> [FRAGMENTO SELECCIONADO]:
Jóvenes detenidos y hostigados por la policía en los exteriores del juicio a Navalny. (Kirill KUDRYAVTSEV/ AFP)

El arranque del juicio contra el líder opositor Alexei Navalny tras dos fines de semanas de manifestaciones exigiendo su puesta en libertad y reprimidas con miles de detenidos devuelve a la Rusia de Vladimir Putin a la actualidad informativa.

Y vuelven a perfilarse dos diagnósticos antagónicos y contrapuestos sobre lo que está ocurriendo en el gigante eurasiático.

De un lado, desde Occidente se magnifica, cuantitativa y cualitativamente, el alcance de las protestas y la respuesta, confundiendo lo que es una táctica de detenciones preventivas –masiva, eso sí– para evitar que los manifestantes se puedan siquiera congregar, con unas cargas policiales indiscriminadas que, si se han dado, han sido las menos.

> [INSTRUCCIÓN PLANTEADA 1]:
Responda, según el fragmento sobre el juicio a Navalny:
(a) ¿Cuántos fines de semana de manifestaciones precedieron al arranque del juicio?
(b) ¿Qué busca evitar la táctica de detenciones preventivas?
(c) ¿Quiénes aparecen, según el pie de foto, detenidos y hostigados por la policía en los exteriores del juicio?
> [INSTRUCCIÓN PLANTEADA 2]: Retome el fragmento sobre el juicio a Navalny y continúelo a partir de su última oración.

> [DATOS EXTRAÍDOS]:
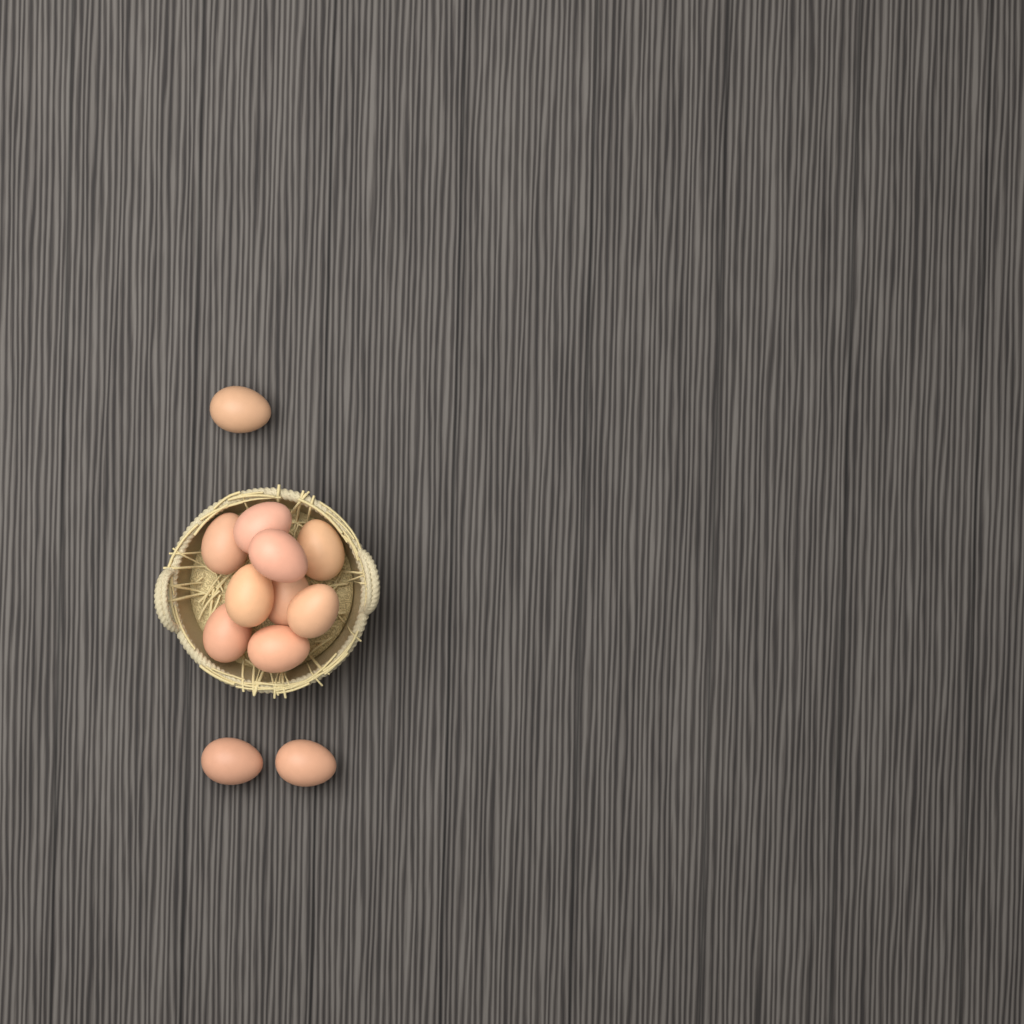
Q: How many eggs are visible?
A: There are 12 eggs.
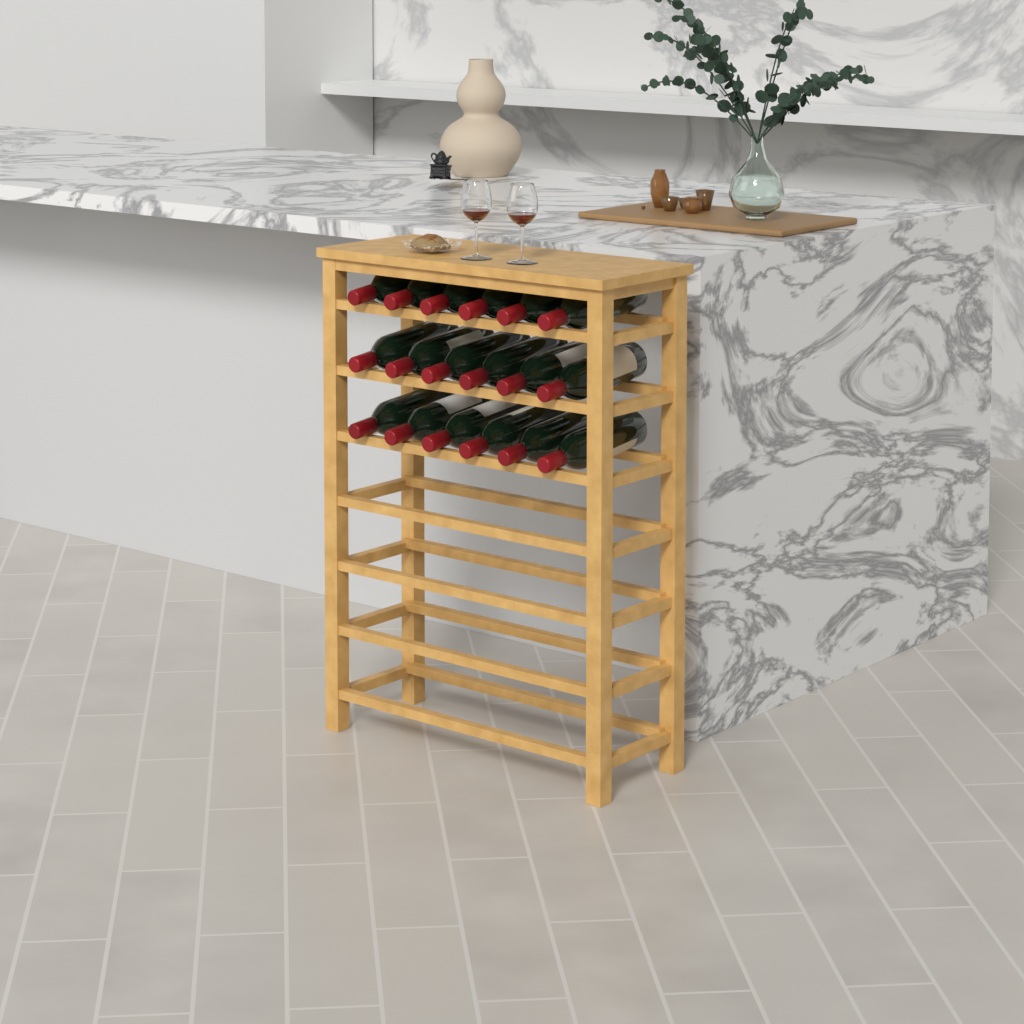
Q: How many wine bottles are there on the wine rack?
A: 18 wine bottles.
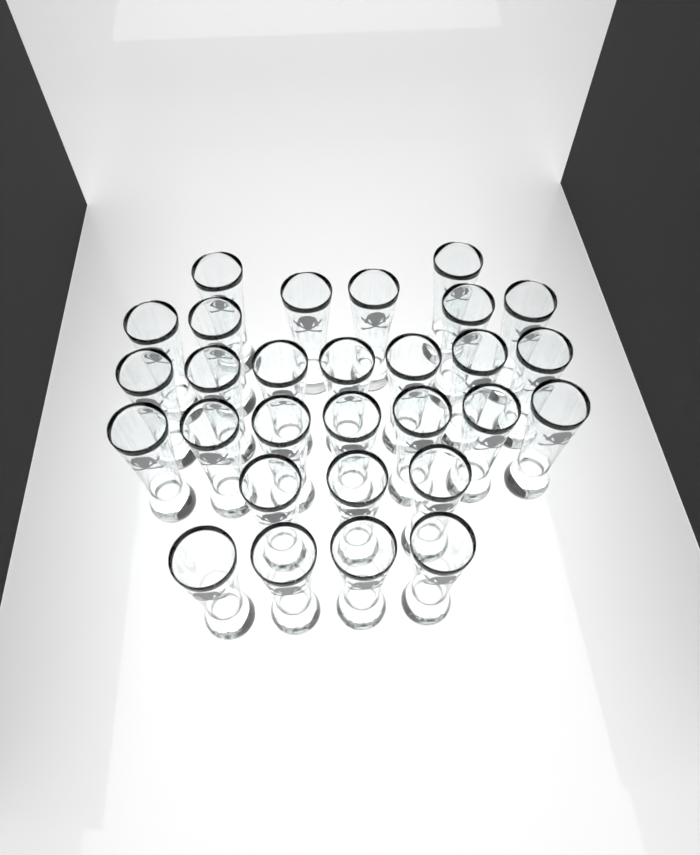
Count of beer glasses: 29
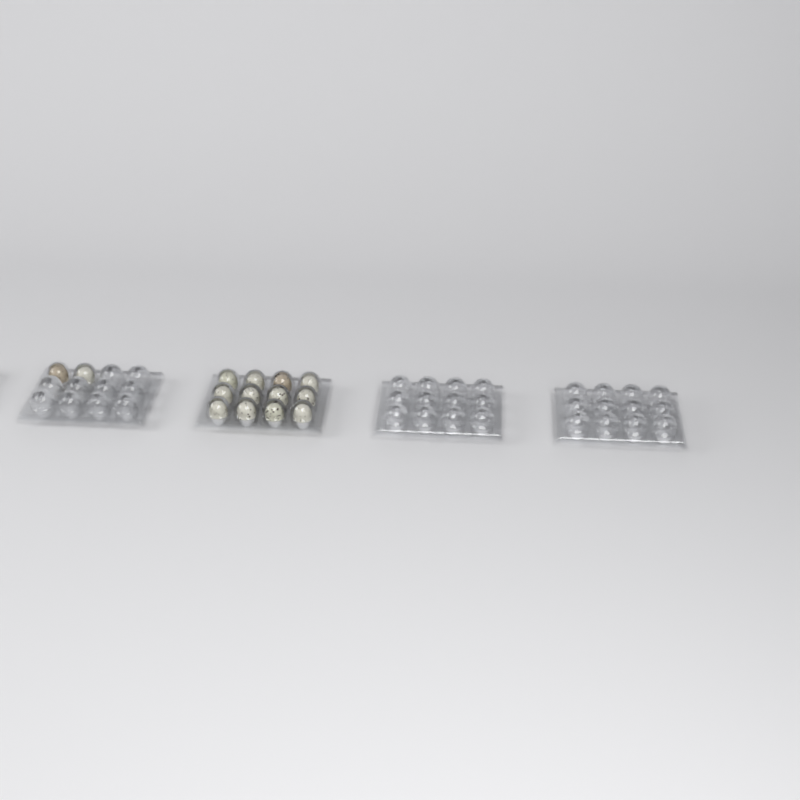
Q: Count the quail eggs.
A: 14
...
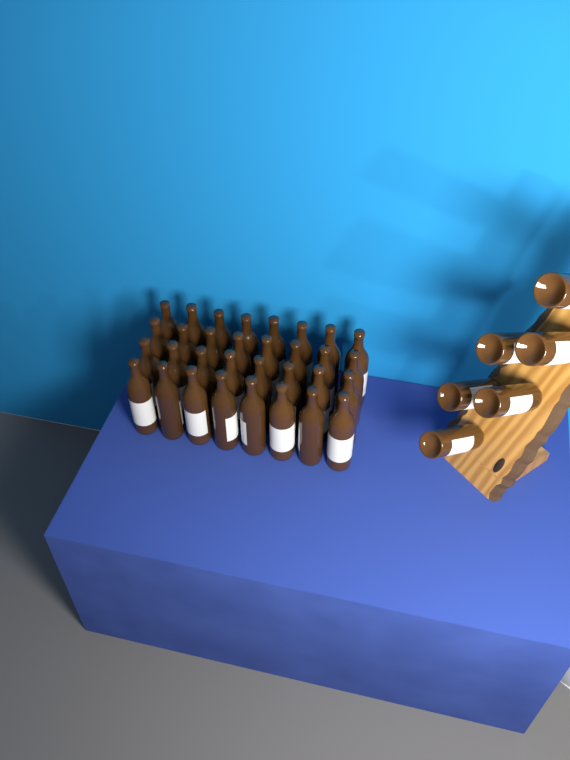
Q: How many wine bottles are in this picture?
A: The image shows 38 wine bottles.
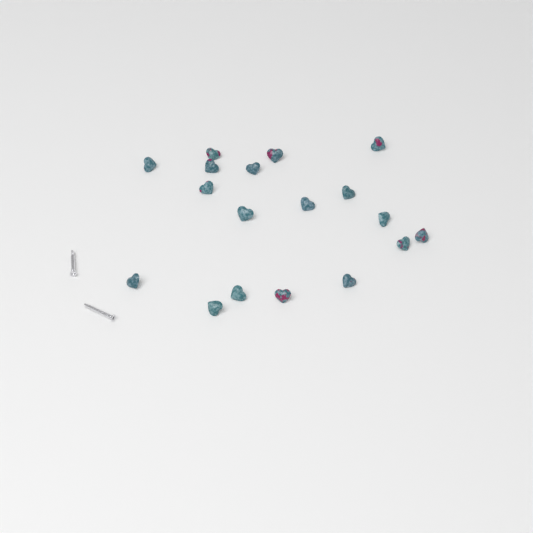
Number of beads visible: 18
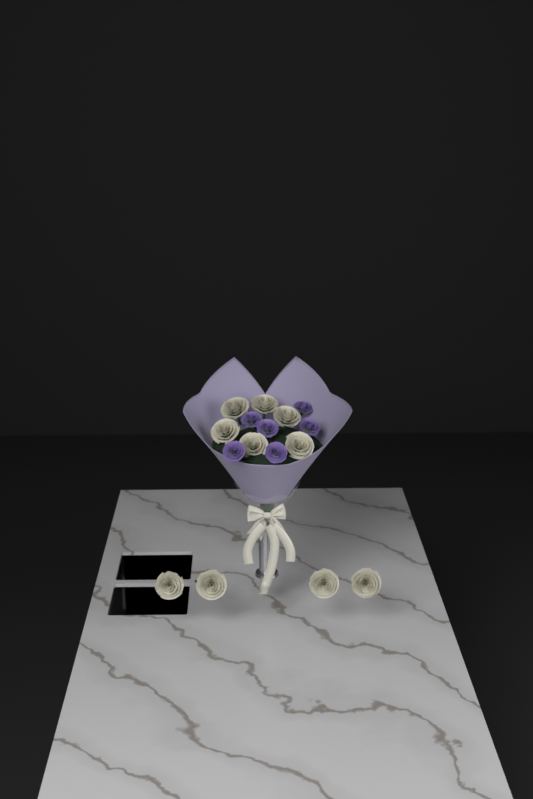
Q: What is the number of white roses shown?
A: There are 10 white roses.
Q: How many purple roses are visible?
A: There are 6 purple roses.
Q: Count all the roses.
* * *
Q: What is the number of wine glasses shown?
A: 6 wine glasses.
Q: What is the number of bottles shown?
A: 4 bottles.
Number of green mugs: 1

> [RESPUESTA DEL EJERCICIO 1]:
(a) Dos fines de semana.
(b) Que los manifestantes se puedan siquiera congregar.
(c) Jóvenes.

> [RESPUESTA DEL EJERCICIO 2]:
Sin minimizar la grave violación del derecho a la libre manifestación que suponen tanto una como otra prácticas policiales, interesa destacar que, con su percepción exagerada, consciente o no, Occidente confunde sus deseos con la realidad y quiere ver una insurrección popular masiva en lo que no son más que protestas de una oposición minoritaria y fragmentada contra la figura omnipresente de Putin.

Esta fijación occidental es utilizada asimismo por Rusia para caricaturizar el movimiento opositor como algo exógeno, promovido desde fuera.

Es evidente que todos los países tratan de utilizar y alimentar los conflictos internos de sus rivales geopolíticos para debilitarlos. Todos lo hacen, sin excepción, con mayor o menor descaro.

Al igual que todos los países agitan el fantasma de la injerencia exterior para negar problemas que tienen su origen en dinámicas internas y para ocultar sus propias debilidades.

Cada cual y cada quien podrá poner mil ejemplos de aplicación de ambas leyes del talión de la política internacional, y seguro que optará por aquellos que le dan la razón y refuerzan su convicciones apriorísticas.

En el caso que nos ocupa, la insistencia rusa en ver la «mano negra» de EEUU se conjuga con su determinación para cortar por lo sano unas protestas que no parecería estén en condiciones de poner en riesgo al Kremlin y, sobre todo, a un Putin que cuenta con una indudable aquiescencia de la mayor parte del electorado ruso.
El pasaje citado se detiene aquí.